Search the data below for the string "bottom" and copy all lines where it shows up.

START PROVIDED INFORMATION

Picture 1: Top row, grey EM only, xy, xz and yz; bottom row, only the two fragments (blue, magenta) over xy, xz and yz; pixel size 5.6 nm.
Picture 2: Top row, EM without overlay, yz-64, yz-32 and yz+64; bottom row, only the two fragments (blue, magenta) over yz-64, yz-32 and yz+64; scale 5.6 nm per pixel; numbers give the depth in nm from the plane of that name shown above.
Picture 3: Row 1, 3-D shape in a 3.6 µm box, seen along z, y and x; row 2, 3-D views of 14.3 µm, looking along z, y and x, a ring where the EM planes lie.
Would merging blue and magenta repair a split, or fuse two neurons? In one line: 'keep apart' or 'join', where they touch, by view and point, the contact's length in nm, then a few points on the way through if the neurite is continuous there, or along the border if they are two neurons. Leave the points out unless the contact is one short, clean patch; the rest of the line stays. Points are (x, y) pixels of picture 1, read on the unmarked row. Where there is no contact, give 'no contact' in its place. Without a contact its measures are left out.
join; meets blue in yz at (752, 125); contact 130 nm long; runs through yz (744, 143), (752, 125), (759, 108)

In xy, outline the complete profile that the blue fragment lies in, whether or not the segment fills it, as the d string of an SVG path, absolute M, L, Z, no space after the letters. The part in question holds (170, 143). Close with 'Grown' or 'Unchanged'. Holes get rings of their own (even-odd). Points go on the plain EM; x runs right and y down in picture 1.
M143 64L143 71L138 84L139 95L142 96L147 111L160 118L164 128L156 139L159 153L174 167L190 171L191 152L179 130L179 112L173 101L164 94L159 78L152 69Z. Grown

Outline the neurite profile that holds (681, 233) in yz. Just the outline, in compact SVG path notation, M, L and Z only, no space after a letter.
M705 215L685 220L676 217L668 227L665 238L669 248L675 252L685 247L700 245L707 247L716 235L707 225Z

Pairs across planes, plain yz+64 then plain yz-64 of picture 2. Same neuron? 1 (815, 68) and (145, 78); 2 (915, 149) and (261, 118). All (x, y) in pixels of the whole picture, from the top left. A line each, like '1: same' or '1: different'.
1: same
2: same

END PROVIDED INFORMATION
START PROVIDED INFORMATION

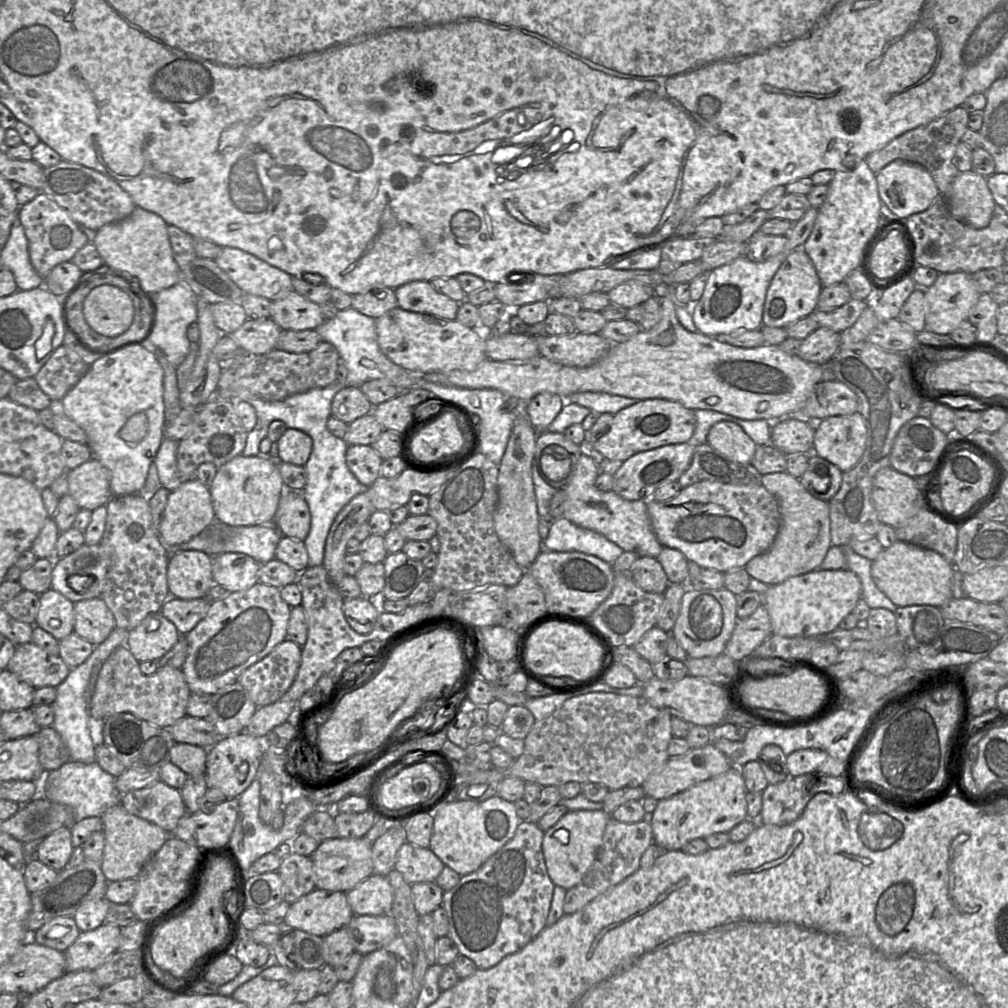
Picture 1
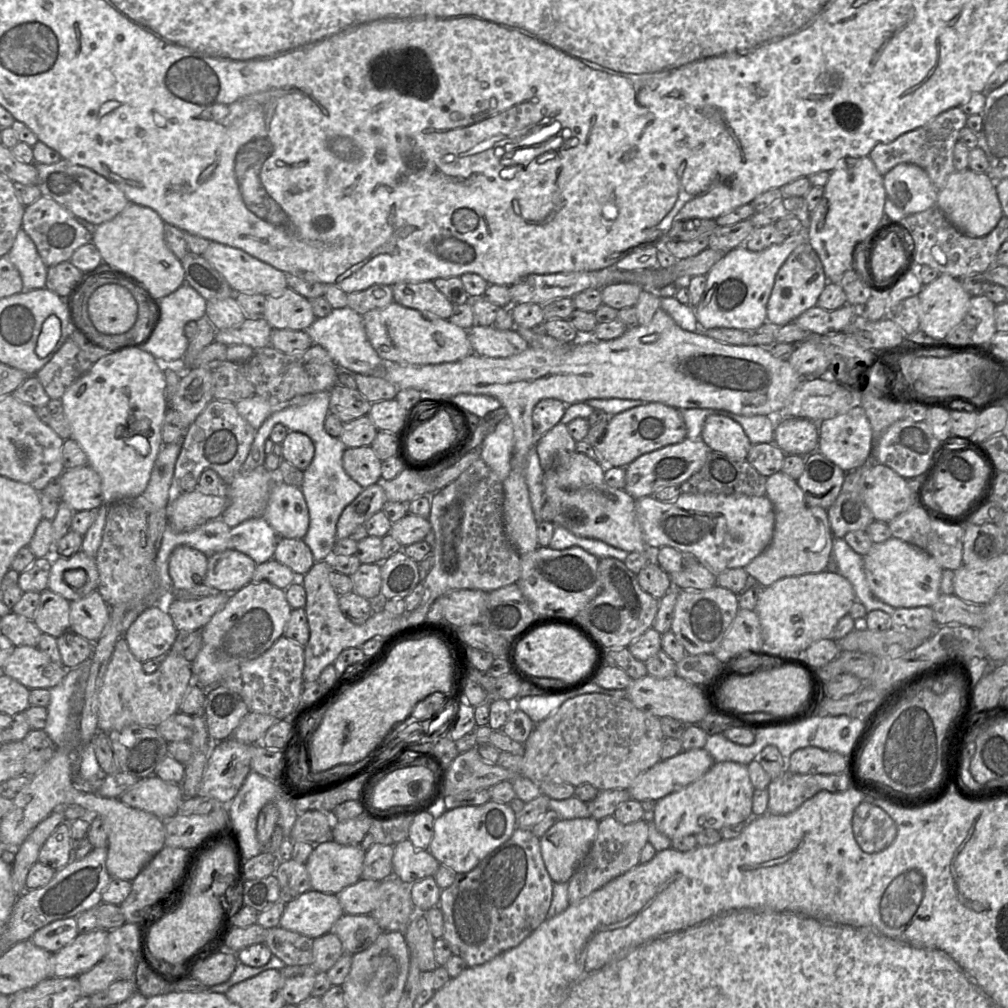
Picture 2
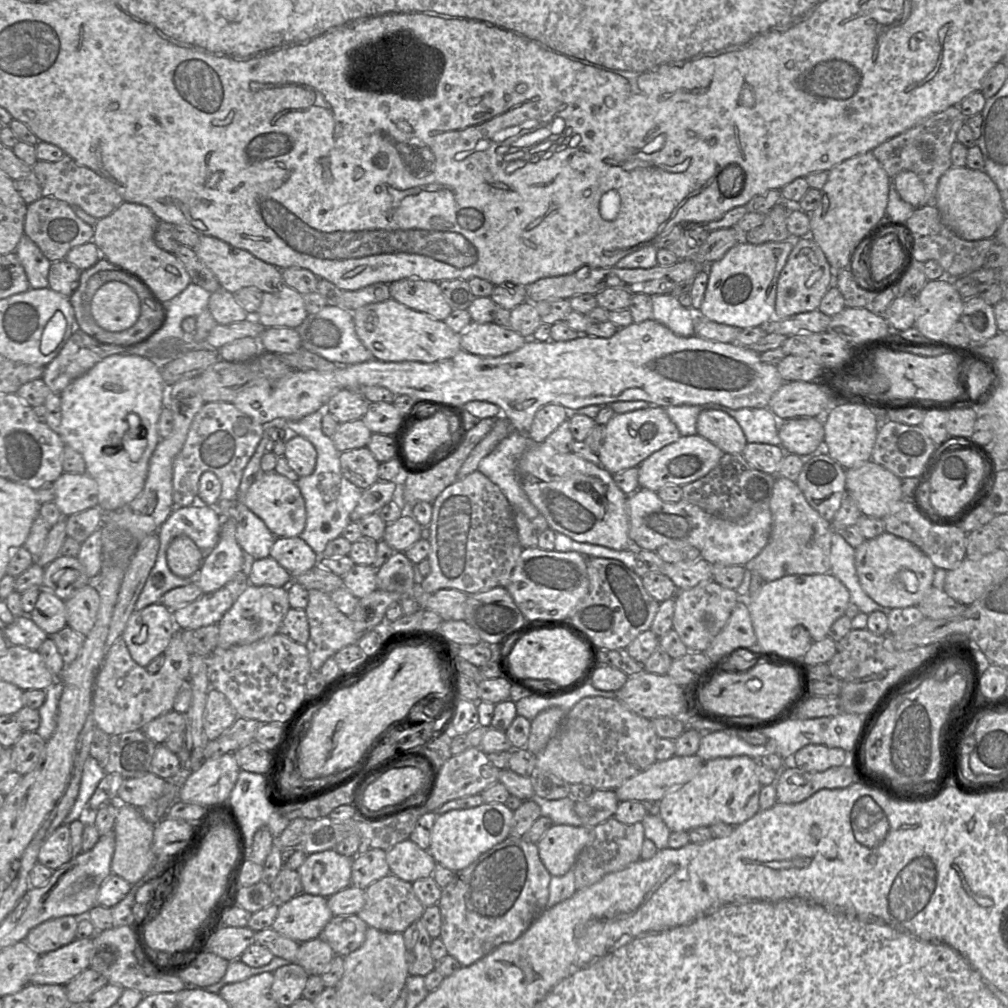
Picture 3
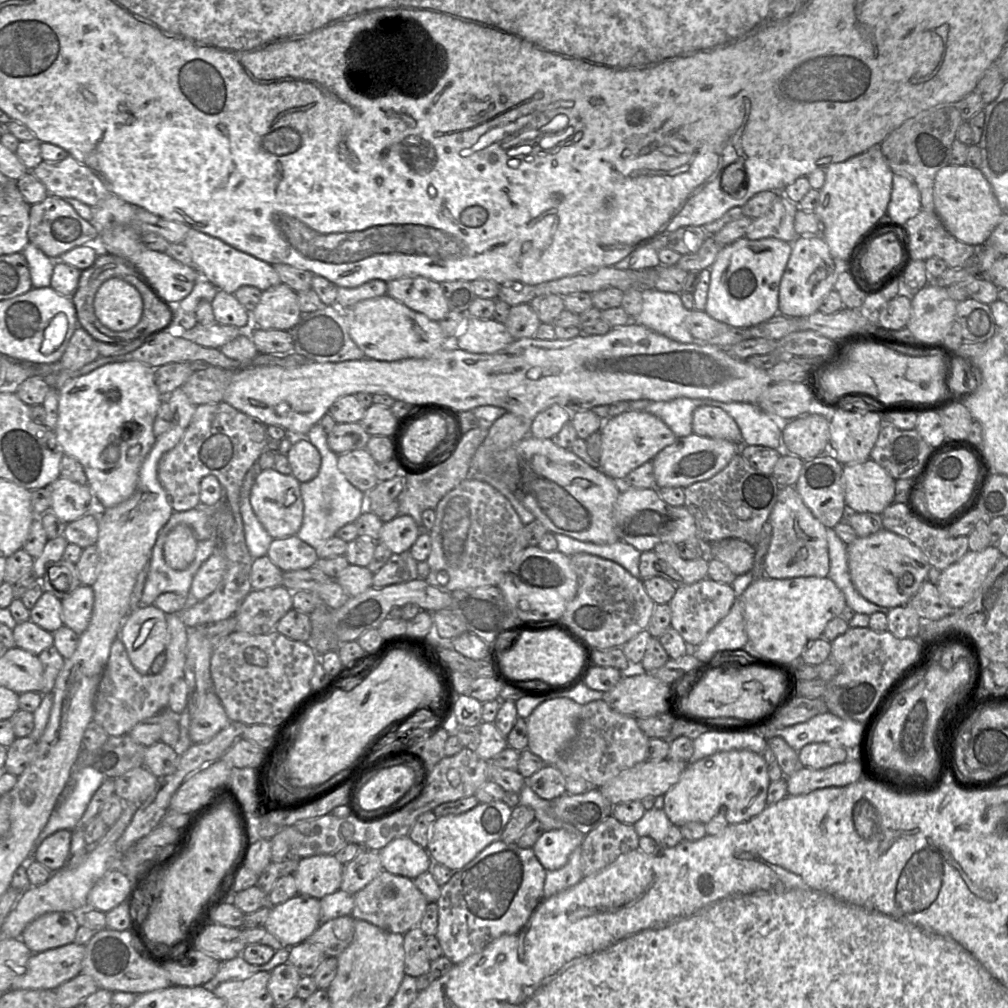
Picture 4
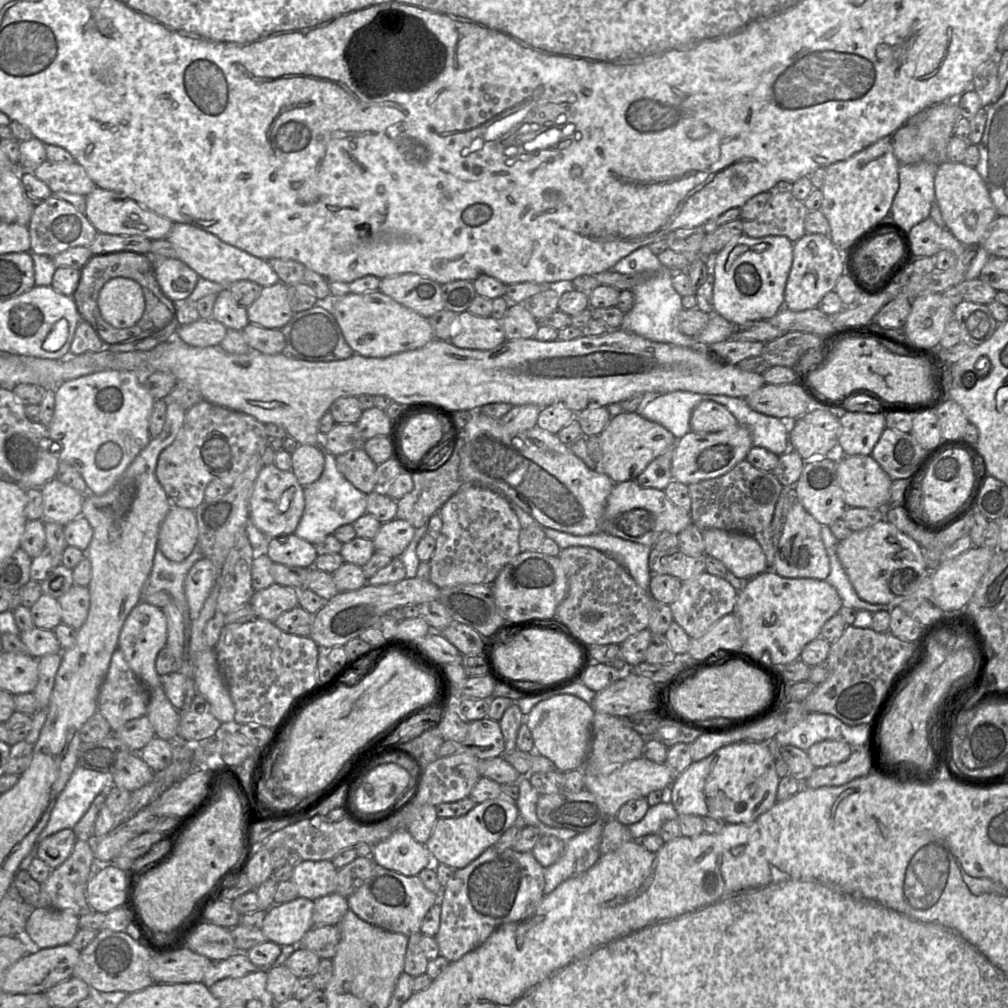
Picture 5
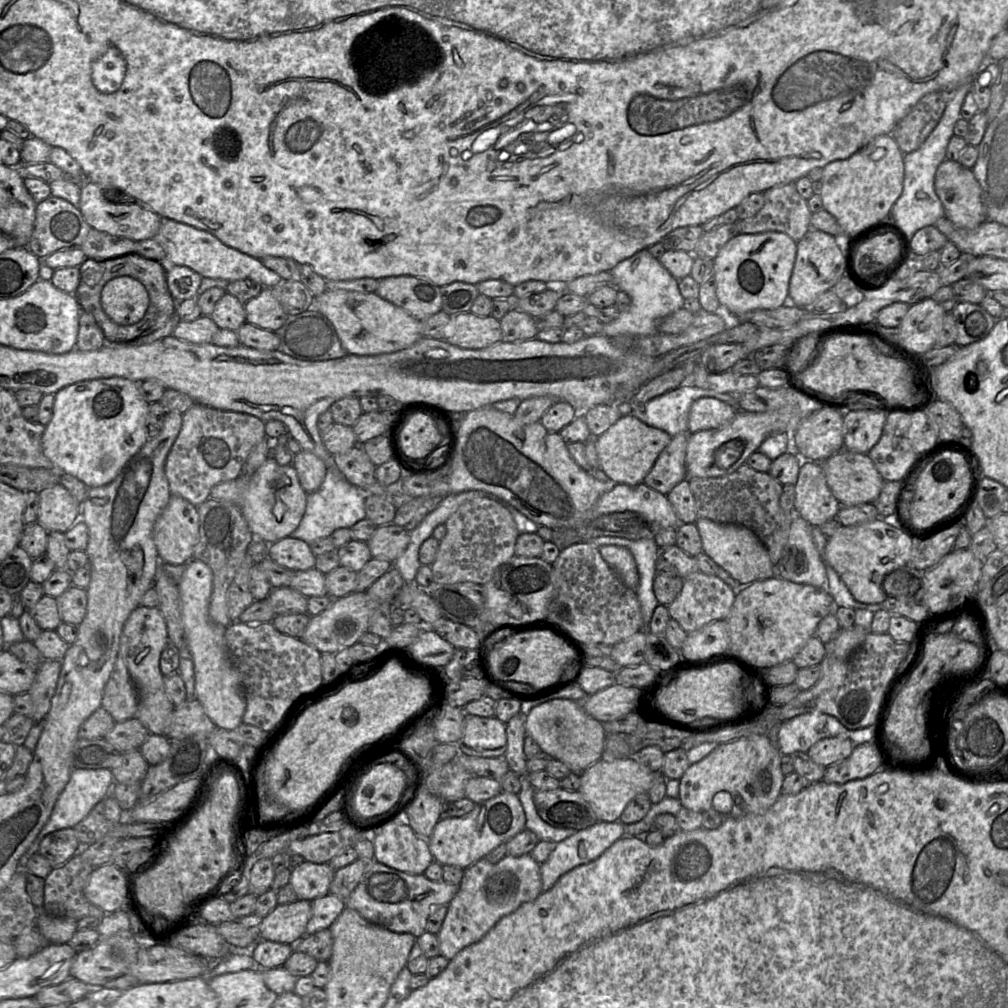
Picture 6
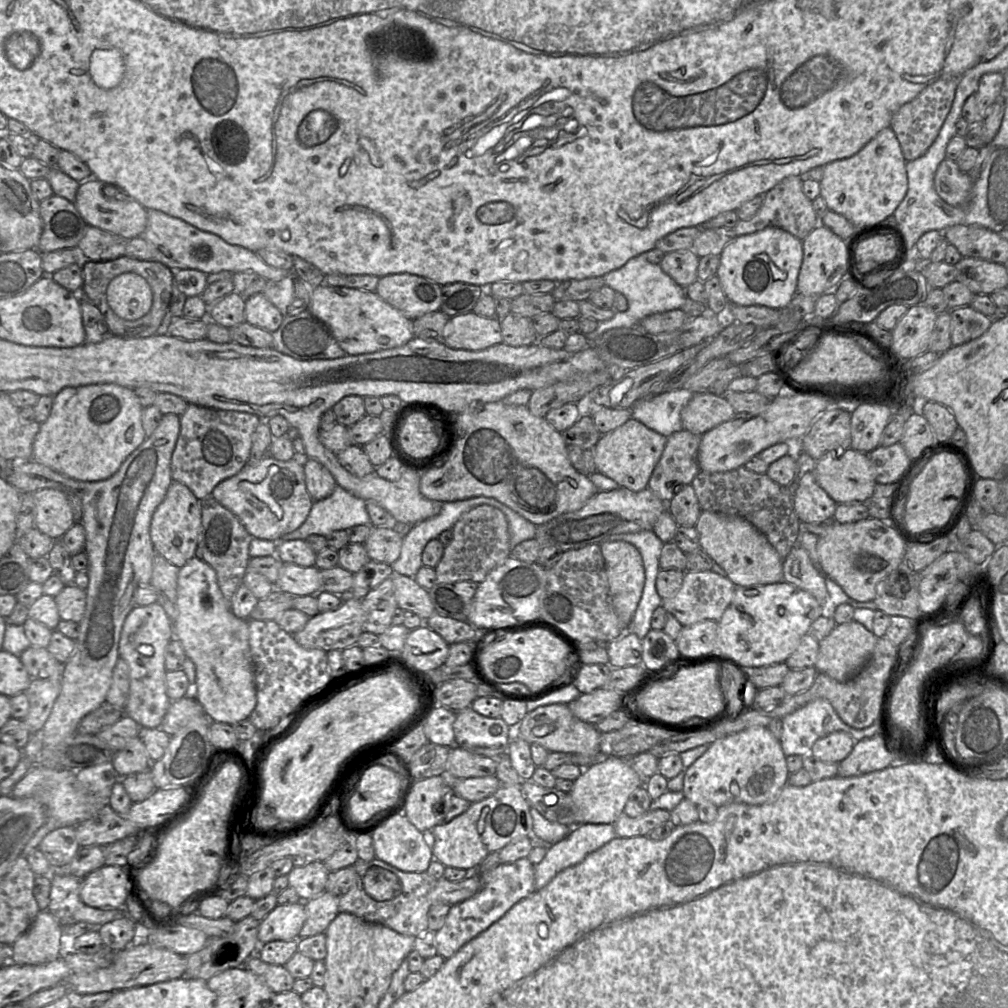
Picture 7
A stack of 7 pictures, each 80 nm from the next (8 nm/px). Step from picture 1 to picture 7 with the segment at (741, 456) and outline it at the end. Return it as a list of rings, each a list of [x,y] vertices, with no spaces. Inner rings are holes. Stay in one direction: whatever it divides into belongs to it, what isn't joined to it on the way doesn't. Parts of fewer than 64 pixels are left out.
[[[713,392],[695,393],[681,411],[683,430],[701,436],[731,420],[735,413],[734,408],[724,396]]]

END PROVIDED INFORMATION

**WRITTEN RESPONSE**:
Picture 1: Top row, grey EM only, xy, xz and yz; bottom row, only the two fragments (blue, magenta) over xy, xz and yz; pixel size 5.6 nm.
Picture 2: Top row, EM without overlay, yz-64, yz-32 and yz+64; bottom row, only the two fragments (blue, magenta) over yz-64, yz-32 and yz+64; scale 5.6 nm per pixel; numbers give the depth in nm from the plane of that name shown above.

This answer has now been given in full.